# Does anyone have the Incipio Kaddy cover for Kindle 3?



## purdyhair (Jan 4, 2011)

I was disappointed by my Javoedge flip cover so I thought this looked pretty good:

http://www.myincipio.com/Amazon-Kindle-3-Cases-Accessories/Incipio-Amazon-Kindle-3-kaddy-Nylon-Folio.asp

I can't find any reviews for it though! I don't want to buy it blindly so I was hoping someone here might have an opinion?

Thank you!


----------



## dpinmd (Dec 30, 2009)

Looks nice -- does it use a rail system to secure the Kindle?  Never even heard of this one before, but it looks like a nice option (although I prefer flip style).  Hopefully, someone around here has one -- I'll be interested to read some reviews, too.

What don't you like about your Javoedge Flip?


----------



## PurpleK (Dec 22, 2010)

Hey I haven't seen that before; thanks for the link. That cover actually looks pretty nicely done: no pockets, a closure strap, simple looks. I may consider picking one up. It must be recently released. It's not even on Amazon yet, and their other products are.


----------



## purdyhair (Jan 4, 2011)

I found that the magnets were too weak to hold the cover in place securely enough. I had no confidence that it would remain closed in my purse without a rubberband or something. I also discovered that the magnets wouldn't hold it closed when it the top was flipped over which I (mistakenly?) thought was a feature. It was also kind of awkward to hold with the cover flipped over.


----------



## Bonbonlover (Oct 17, 2010)

purdyhair said:


> I found that the magnets were too weak to hold the cover in place securely enough. I had no confidence that it would remain closed in my purse without a rubberband or something. I also discovered that the magnets wouldn't hold it closed when it the top was flipped over which I (mistakenly?) thought was a feature. It was also kind of awkward to hold with the cover flipped over.


Was this referring to the Javoedge?


----------



## purdyhair (Jan 4, 2011)

Oh! Yeah, sorry. The whole magnets thing was about the Javoedge I got


----------



## esenef74 (Jan 6, 2011)

Are we drawing straws for who should be the Guinea Pig


----------



## cruzn72 (Jan 8, 2011)

Hello All

I am new to the forum and Kindle ownership.  I received my Kindle 3 yesterday and can tell it was one of the better investments I have made.  I just placed an order for the Incipio cover and will let you know how it works in 5-7 days.  I will post pictures as well because the pictures on the Incipio site are not very good.

dpinmd - from the pictures on the site it looks like the Kindle slides into rails that hold it on the sides.

Dave


----------



## purdyhair (Jan 4, 2011)

Oh wow awesome Dave! Thank you!


----------



## Bonbonlover (Oct 17, 2010)

I like the looks of this. Can't wait till Dave gets his


----------



## cruzn72 (Jan 8, 2011)

Hello All

I received my Incipio Kaddy cover on Tuesday.
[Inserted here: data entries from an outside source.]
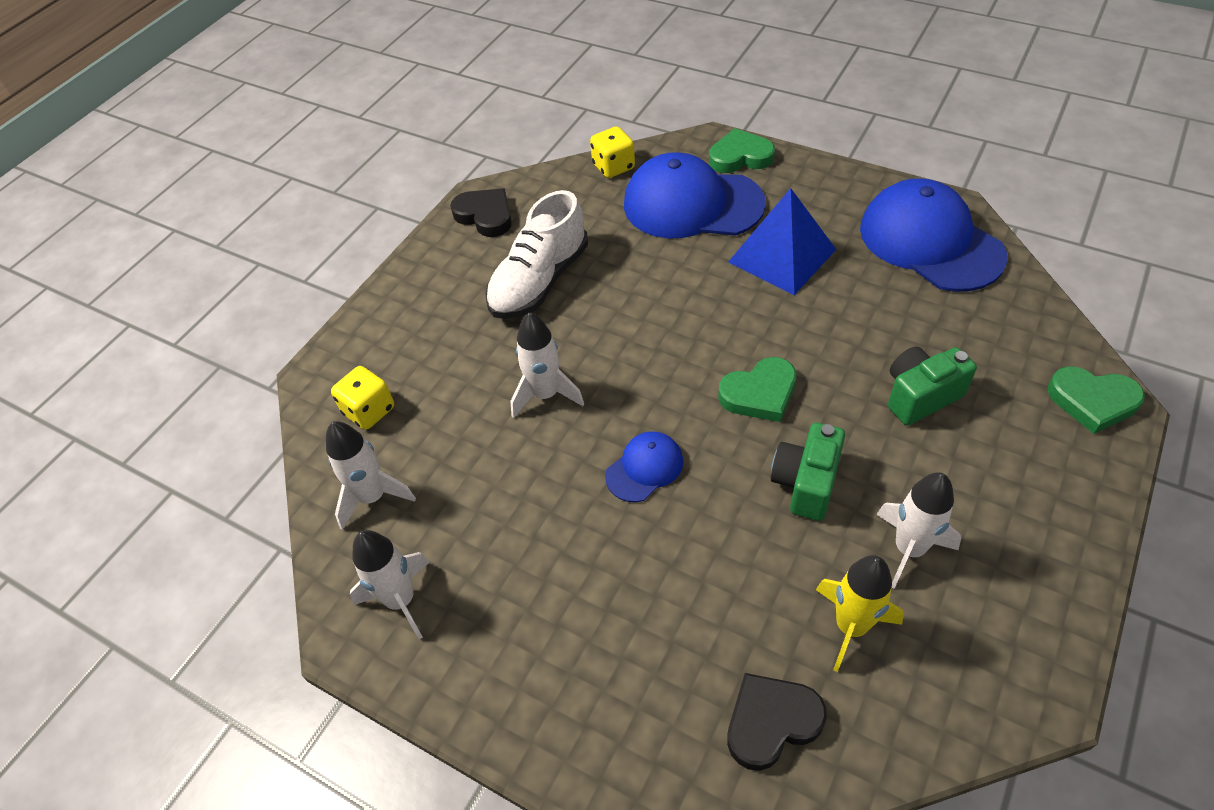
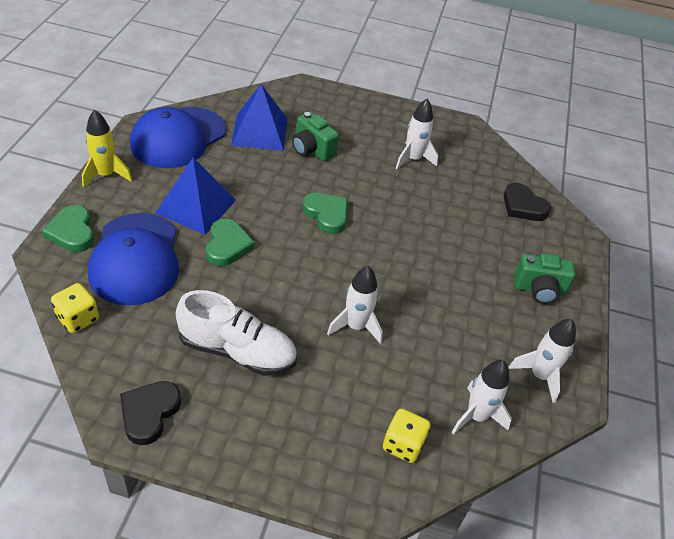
camera: 115 degrees left, 5 degrees down
blue cap [605,431,683,502] -> none
green camera [770,423,845,521] -> green camera moved to [514,253,575,304]
yellow rocket [816,555,904,672] -> yellow rocket moved to [82,109,132,187]
green heart [1048,367,1145,434] -> green heart moved to [206,219,255,266]
none -> blue pyramid [231,84,288,151]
I have been reading with it on the Kindle and think I made a good purchase.

*Disclaimer *  - I am a very simple person. Writing a review about a product is, at best, difficult for me. As long as a product does not totally suck, I can usually make it work. Also, this is my first cover so it may really suck and I don't realize it. That said, here goes nothing.

The nylon exterior seems durable enough. It has a grid pattern that adds some detail. The front and back covers have an insert (cardboard?) sewn between the nylon exterior and microsuede interior. I tried bending the corner of the front cover and it feels more rigid than the cardboard box my K3 came in. The cover is not as sturdy as a full plastic case but it offers good screen protection when closed.

The microsuede interior feels nice. There are no pockets or other flaps on the interior of the front cover which is what I was looking for.

The spine is "hinged" in two places and allows the front cover to be held behind the Kindle while reading. The front cover does not fold flat when flipped behind the device. If you looked at it end ways with the front cover flipped back, a right triangle is formed with the back cover.

The Kindle is held in the cover by a plastic rail on each side above the previous page buttons and a quarter moon shaped rail at the bottom corners. You slide the Kindle in from the top. Tension from the rails is what keeps the Kindle in the cover. Just holding the cover upside down will not cause the Kindle to fall out. It will come out of the cover if you shake hard enough. For me, the cover is there to protect the screen. If the Kindle fell off the end table, it won't go flying out of the cover. If I hold on to the cover and whip it at the wall, the Kindle is going to go for a ride.

Finally (I hope), all controls are easily accessible with the cover on.

As I said earlier, I am very happy with the cover and even though I hate recommending things I would recommend this cover.

Sorry for the long post. If you have any questions, let me know.

Dave


----------



## ireadbooks (Jan 11, 2011)

^^^
Thanks for the detailed review, Dave. It will definitely come in handy for someone.


----------